Yeah, I appreciate that, Dennis. Yeah, it's certainly on our radar and we're working through different options and we certainly have some different options in front of us. You know, we're gonna continue to pursue that and I think, you know, drive it to a positive outcome.
Well, I appreciate that. You know what? I look forward to some positive outcomes. I really do. Thank you. I look forward to it.
Thank you.
Thank you. Our next question comes from the line of Larry Holub from Holub Family Office. Please go ahead.
Taking my question. I'm just wondering if you could talk about upcoming milestones that we should be looking for to monitor and keep track of the company's progress in the near term. For instance, new customers, pipeline, backlog, anything like that.
Sure. Thanks for the question, Larry. At the company we have a lot of exciting things going on. I think there's a couple of key things to continue to look out for to kind of monitor our progress.

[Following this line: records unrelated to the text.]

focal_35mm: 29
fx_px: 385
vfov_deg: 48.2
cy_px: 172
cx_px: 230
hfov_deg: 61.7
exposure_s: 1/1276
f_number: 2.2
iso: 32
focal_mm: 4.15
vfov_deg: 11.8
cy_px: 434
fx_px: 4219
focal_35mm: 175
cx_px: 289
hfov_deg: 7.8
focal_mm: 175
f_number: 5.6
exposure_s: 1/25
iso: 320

I think the first thing I would point out is we have a couple of AI related products that are going to be released under Vicon over the coming weeks and months, which we feel is going to be really exciting for our customers, that they will really love it and will be a growth driver for the company. As you know, AI is becoming a hot topic in the media these days, and we had been pursuing a path towards developing AI within the company for the last couple of years.
We believe AI is going to play a significant role in security going forward, and we're intensely focused on leveraging it throughout customer experience going forward. There'll be product launches around that to look forward to. Additionally, we're pursuing a number of different projects, sizable projects. I think as we continue to win customers and deals, you know, we'll be making announcements about those customer wins. I think that's another thing to keep looking out for. We're also looking at a number of bolt-on acquisitions for AIS. You know, we've been in different levels of conversations with some opportunities, and I think as we're able to find and execute on the right transactions, we'll certainly make an announcement about that.

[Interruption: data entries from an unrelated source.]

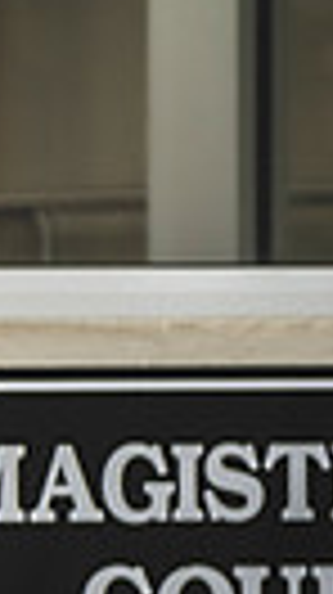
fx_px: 5115
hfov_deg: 3.6
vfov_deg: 6.6
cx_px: -954
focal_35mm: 325
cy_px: 340
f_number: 2.8
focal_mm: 70
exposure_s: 1/160
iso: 500
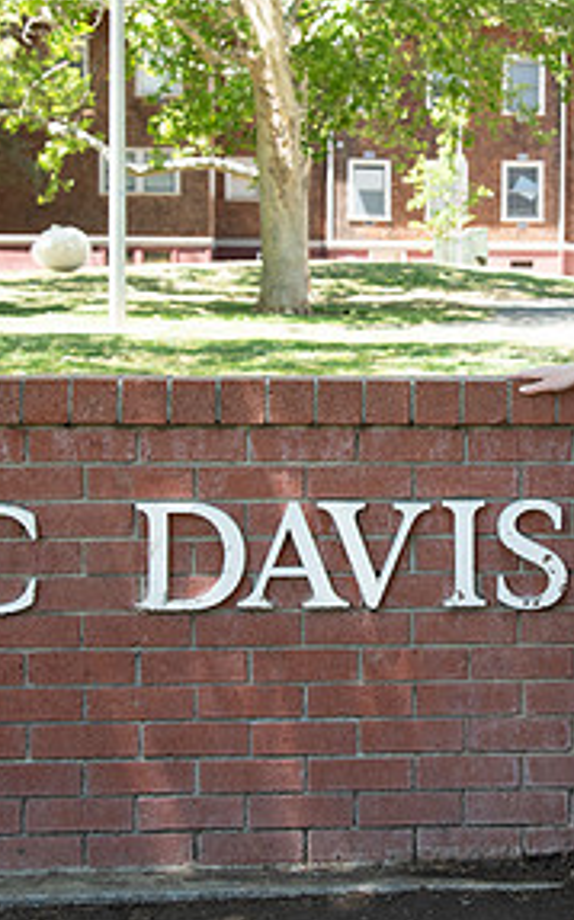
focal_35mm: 99
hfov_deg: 13.1
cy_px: 351
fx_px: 2482
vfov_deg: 21.0
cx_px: 468
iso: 640
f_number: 5.6
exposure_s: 1/400
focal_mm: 48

Lastly, I think the key thing is to just continue to monitor our quarters, right. We're, you know, continuing to make systematic and methodical improvements in the business. I think that should continue to translate into better and better financial results as we go forward. You know, whether it's the top line, you know, gross margin improvements or operating income improvements, I think on all three levels, we're taking a real hard look at wherever we can drive better results. I think all of that will continue to translate into milestones shareholders can look out for over the coming weeks, months and quarters.

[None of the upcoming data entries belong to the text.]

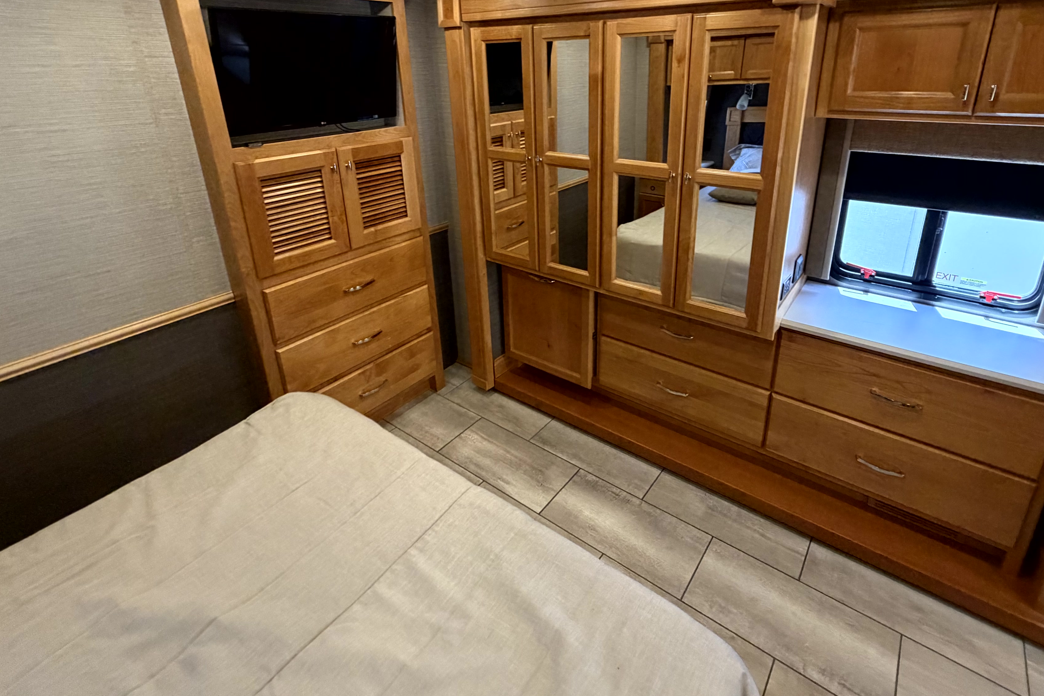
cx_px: 560
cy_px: 235
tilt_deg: -18.9
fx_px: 522
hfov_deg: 89.8
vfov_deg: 65.7
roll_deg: +0.1
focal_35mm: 18
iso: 500
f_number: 2.2
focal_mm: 2.22
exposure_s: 1/60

Great. Looking forward to it. Thank you.
Thank you. Ladies and gentlemen, we have reached the end of the question and answer session. I would now like to turn call back over to Mr. Govil for his closing remarks.
Thank you. I'd like to thank you all for each joining our earnings conference call today and look forward to continuing to update you on our ongoing progress and growth. If we were unable to answer any of your questions today, please reach out to our IR firm, MZ Group, and we'd be more than happy to assist. Thank you for your time, everyone.
Thank you, sir. The conference of Cemtrex, Inc. has now concluded. Thank you for your participation. You may now disconnect your lines.